KOMPAS.com - Bitcoin kembali mencetak sejarah dengan menembus angka 120.000 dollar AS (sekitar Rp 1,95 miliar) untuk pertama kalinya pada Senin (14/7/2025).
Ini menandai lonjakan harga bitcoin terbaru bagi aset digital terbesar di dunia.
Menurut laporan Reuters, Selasa (15/7/2025), mata uang kripto tersebut sempat menyentuh rekor 123.153,22 dollar AS (lebih dari Rp 2 miliar) sebelum terkoreksi dan bertengger di kisaran 119.750,86 dollar AS ( sekitar Rp 1,94 miliar), masih mencatat kenaikan 0,5 persen pada hari itu.
Sejak awal tahun 2025, harga Bitcoin telah naik lebih dari 27 persen.
Lonjakan harga terjadi menjelang pembahasan sejumlah RUU terkait aset digital oleh Dewan Perwakilan Rakyat Amerika Serikat (AS).
Jika disahkan, regulasi ini akan menjadi landasan hukum nasional yang telah lama dinantikan oleh pelaku industri kripto.
Lantas, mengapa harga bitcoin melonjak?
Baca juga: Harga Bitcoin Sempat Anjlok Rp 45,6 Juta Setelah AS Serang Iran
Sebagaimana diberitakan Independent, Jumat (11/7/2025), sejak pengumuman kebijakan tarif besar-besaran oleh Presiden AS Donald Trump pada 2 April yang ia sebut sebagai “Hari Pembebasan”, pasar kripto khususnya Bitcoin, menunjukkan pergerakan signifikan.
Ketika indeks saham global mengalami tekanan, Bitcoin justru mengalami lonjakan tajam dari sekitar 70.000 dollar AS (Rp 1,13 miliar) ke level saat ini.
Lonjakan ini didorong oleh langkah Trump yang membentuk cadangan strategis Bitcoin sebagai aset negara, yang ia gambarkan sebagai “Benteng Knox virtual untuk emas digital”.
Kebijakan tersebut membuka babak baru dalam legitimasi Bitcoin.
Pemerintah AS bersama sejumlah lembaga keuangan mulai menempatkan mata uang kripto ini sebagai bagian dari perencanaan ekonomi jangka panjang.
Hal ini dinilai sebagai sinyal kuat bahwa Bitcoin tengah bergerak dari pinggiran menuju pusat kebijakan ekonomi global.
Baca juga: Harga Bitcoin Tertinggi Sepanjang Sejarah, Capai Rp 1,95 Miliar
"Bitcoin kini berada di inti pemikiran ekonomi nasional di Amerika, ekonomi terbesar di dunia.
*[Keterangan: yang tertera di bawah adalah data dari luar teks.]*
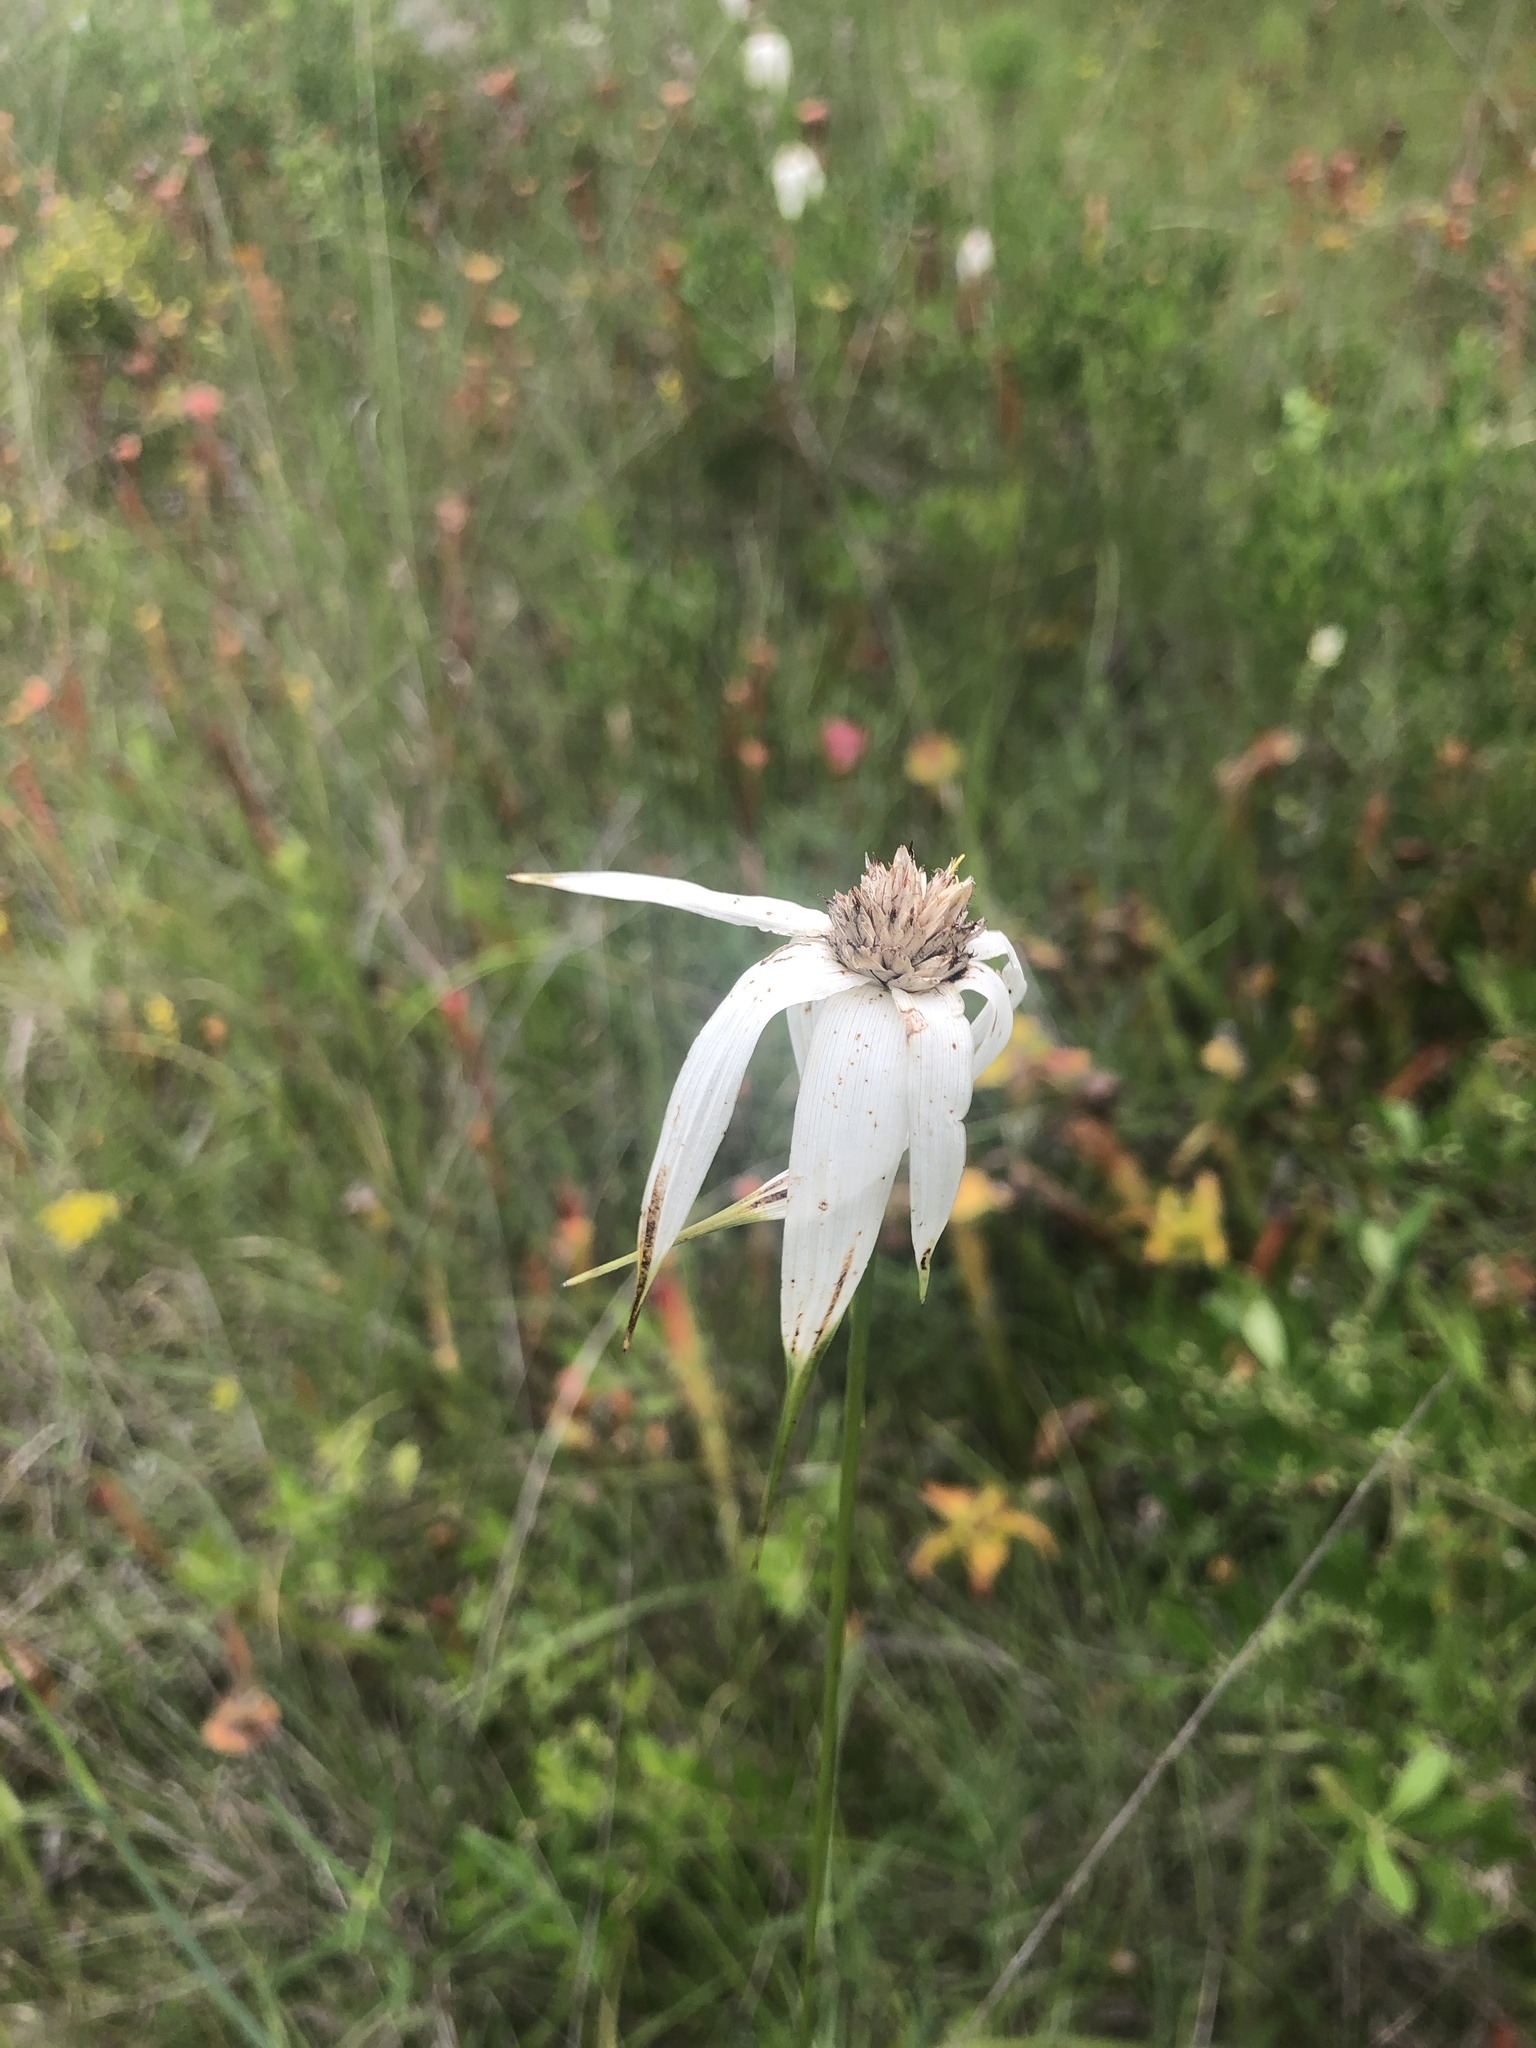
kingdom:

Ia juga masuk dalam agenda keuangan perusahaan dan portofolio institusi," ujar Nigel Green, CEO perusahaan penasihat keuangan deVere Group dikutip dari Independent.
Green menilai, ketika pemerintah mempertimbangkan Bitcoin sebagai bagian dari cadangan negara, hal ini akan mengubah cara dunia melihat risiko finansial secara menyeluruh.